What is 'Euroclear'

Euroclear is one of two principal clearing houses for securities traded in the Euromarket. Euroclear specializes in verifying information supplied by brokers involved in a securities transaction and the settlement of securities. Euroclear is market owned and governed, and acquired London Crest, Necigef Netherlands, Sicovam Paris, and Caisse Interprofessionnelle de Dépôts et de Virements de Titres (CIK) Brussels, following a series of acquisitions that occurred from 2001 to 2007.

The other principal European clearing house is Clearstream, formerly the Centrale de Livraison de Valeurs Mobilières (CEDEL).


A clearing house is a financial institution that acts as an intermediary between buyers and sellers of financial instrument. They take the opposite position of each side of a trade, acting as the buyer to the seller and the seller to the buyer. For example, if Wendy and Nathan enter into a transaction in which Wendy agrees to sell 100 shares of AMZN to Nathan for $1,180 per share, Nathan will have to pay $1,180 x 100 shares = $118,000. The clearing house credits Nathan’s account with 100 AMZN shares and deposits $118,000 to Wendy’s account. Clearing houses, thus, ensure that the financial markets operate smoothly and efficiently. One of the world’s largest clearing houses is Euroclear.

Euroclear is one the oldest settlement systems and was originally subsidized by Morgan Guaranty Trust Company of New York, which was a part of J.P. Morgan & Co. It was founded in 1968 to settle trades on the then developing eurobond market. Its computerized settlement and deposit system helped ensure the safe delivery and payment of Eurobonds. In 2001, Morgan Guaranty Trust transferred these activities to Euroclear Bank.

Euroclear is a clearing house that acts as a central securities depository (CSD) for its clients, many of whom trade on European exchanges. Most of its clients comprise of banks, broker-dealers, and other institutions professionally engaged in managing new issues of securities, market-making, trading or holding a wide variety of securities. Euroclear settles domestic and international securities transactions, covering bonds, equities, derivatives, and investment funds. Over 190,000 national and international securities are accepted in the Euroclear system, covering a broad range of internationally traded fixed and floating rate debt instruments, convertibles, warrants, and equities.

In addition to its role as an International Central Securities Depository (ICSD), Euroclear also acts as the Central Securities Depository (CSD) for Belgian, Dutch, Finnish, French, Irish, Swedish and UK securities. A CSD is a financial institution that holds securities, such as bonds and shares, and provides for safekeeping of these assets. A CSD also allows for the settlement of securities transactions. A transaction is settled once the buyer’s account has been credited with the purchased shares and debited the agreed cash amount, and the seller’s account has been debited the shares and credited the sales amount.

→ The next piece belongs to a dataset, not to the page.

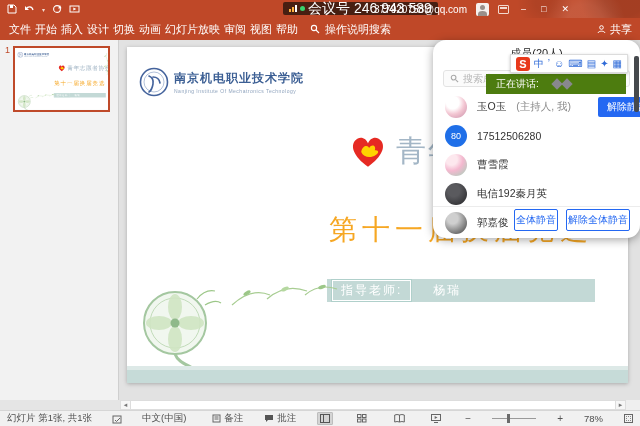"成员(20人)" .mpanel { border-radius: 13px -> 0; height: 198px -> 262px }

The credit and debit movements occur simultaneously through a process known as delivery versus payment (DVP).

Transactions between Euroclear participants are settled in the manner described above on a DVP basis on the books of Euroclear. Securities and cash transfers between buyer and seller accounts are final and irrevocable upon settlement. Costs and risks involved in the settlement between Euroclear participants and local market participants are heavily influenced by local market practices. Trades settling through domestic market links settle on a DVP basis only if DVP is provided in the local market. In the same way, settlement in the Euroclear System becomes final and irrevocable in line with the rules of the domestic market. As a rule, Euroclear Bank credits securities to participants only if it has actually received the securities for the account of such participants.

All securities accepted by Euroclear are eligible for securities lending and borrowing except those that are limited by liquidity, fiscal, or legal restrictions. Standard borrowings are allocated whenever a borrower has insufficient securities in its account to make a delivery, provided sufficient securities are available from lending. Borrowings are reimbursed on the first overnight settlement process where securities are available in the borrower’s account. In the program, all securities made available by lenders are aggregated in a lending pool. Securities are then distributed to borrowers and loans are allocated among lenders according to standard procedures.